IL General Assembly Returns Next Week To Vote on Clean Energy Bill

By Benjamin Cox on June 9, 2021 at 1:11pm

The Illinois General Assembly is returning to work next week to debate an energy bill.

The two chambers will be voting on a clean energy bill that couldn’t get the votes before the end of session two weeks ago.

The Illinois Senate will convene Tuesday to vote on an energy bill that would include hundreds of millions of dollars in subsidies for nuclear plants owned by Exelon, the parent company of the scandal-plagued ComEd.

The state House is set to meet Wednesday to take up the energy issue and also consider an elected Chicago school board bill that was passed by the Senate in overtime on June 1st that would create the board in 2027.
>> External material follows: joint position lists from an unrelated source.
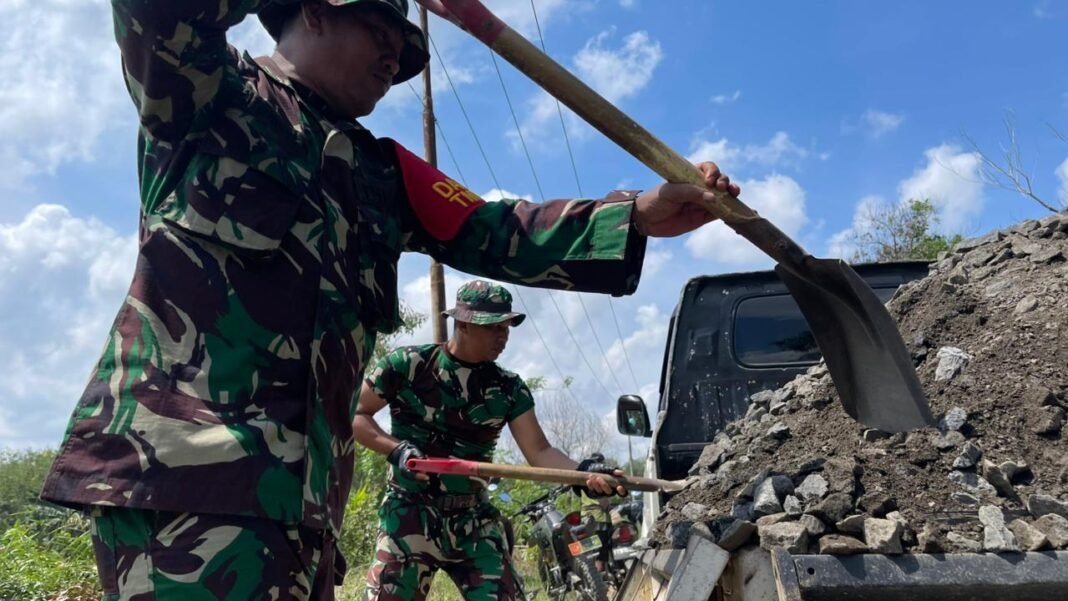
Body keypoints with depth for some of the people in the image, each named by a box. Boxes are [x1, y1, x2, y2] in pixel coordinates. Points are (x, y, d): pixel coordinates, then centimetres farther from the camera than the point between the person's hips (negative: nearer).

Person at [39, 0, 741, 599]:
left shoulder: (382, 173, 23)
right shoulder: (209, 91, 7)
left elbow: (495, 234, 14)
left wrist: (640, 216, 4)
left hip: (301, 487, 7)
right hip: (178, 450, -7)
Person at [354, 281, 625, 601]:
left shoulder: (509, 388, 2)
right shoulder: (406, 364, -6)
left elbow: (539, 450, -5)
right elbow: (355, 416, 1)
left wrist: (585, 472, -23)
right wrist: (396, 449, -16)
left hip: (475, 518, 3)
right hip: (410, 512, -3)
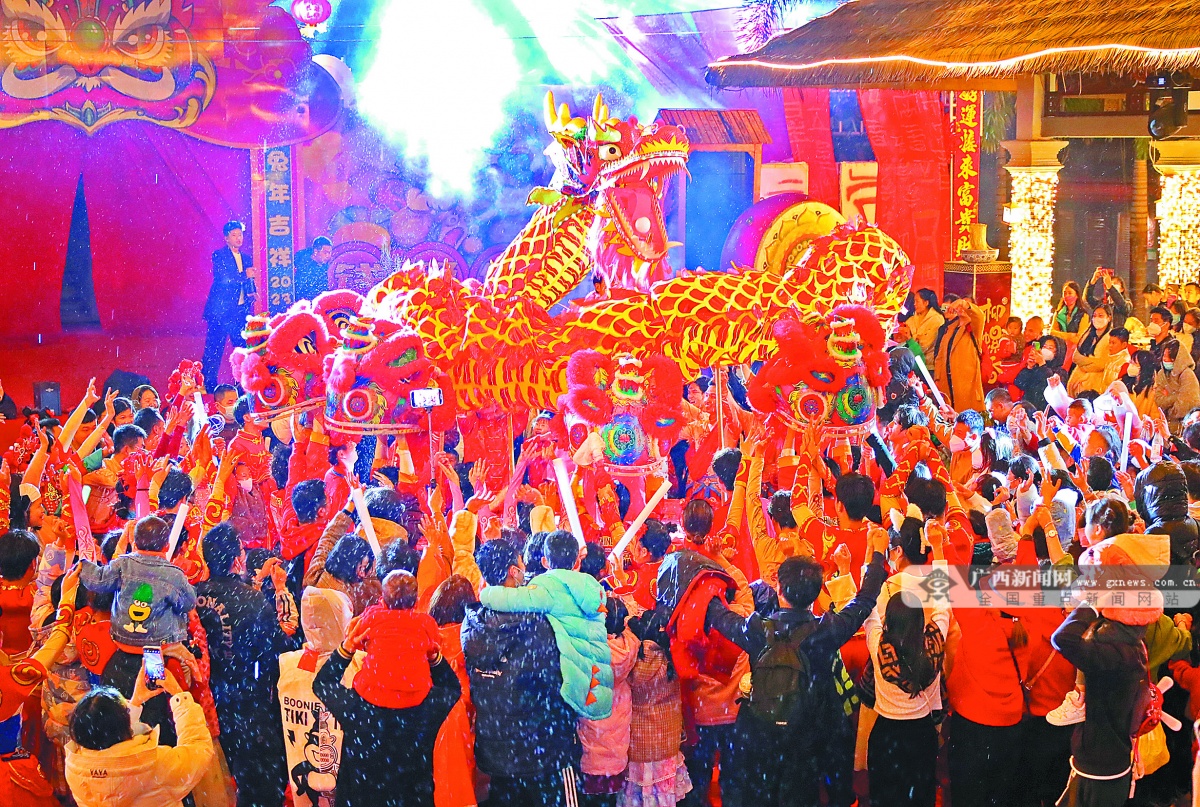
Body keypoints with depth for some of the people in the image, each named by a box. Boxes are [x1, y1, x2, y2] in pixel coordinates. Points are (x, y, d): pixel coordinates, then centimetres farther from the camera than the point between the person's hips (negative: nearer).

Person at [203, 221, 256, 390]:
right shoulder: (219, 255, 0)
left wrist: (253, 293, -1)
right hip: (221, 310, -5)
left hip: (241, 311, 5)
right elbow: (221, 278, -14)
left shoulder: (247, 258, 17)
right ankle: (209, 384, 1)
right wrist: (244, 275, -12)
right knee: (214, 349, -4)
Lawmakers adjourned their spring session that day without reaching an agreement on an energy plan that also would meet Governor J.B. Pritzker’s goal of setting the state on a path to 100% carbon-free power by 2050. ComEd parent Exelon has said it will shut down its Byron and Dresden nuclear plants this year if the state doesn’t provide more financial support. An alleged agreement was reached, but a late concern about the exemption from closure of a coal-fired power plant in Springfield and the Prairie State Generating Station in southern Illinois scuttled the compromise.

Lawmakers have told the Chicago Tribune and WCIA that an agreement on the energy bill still has not been reached.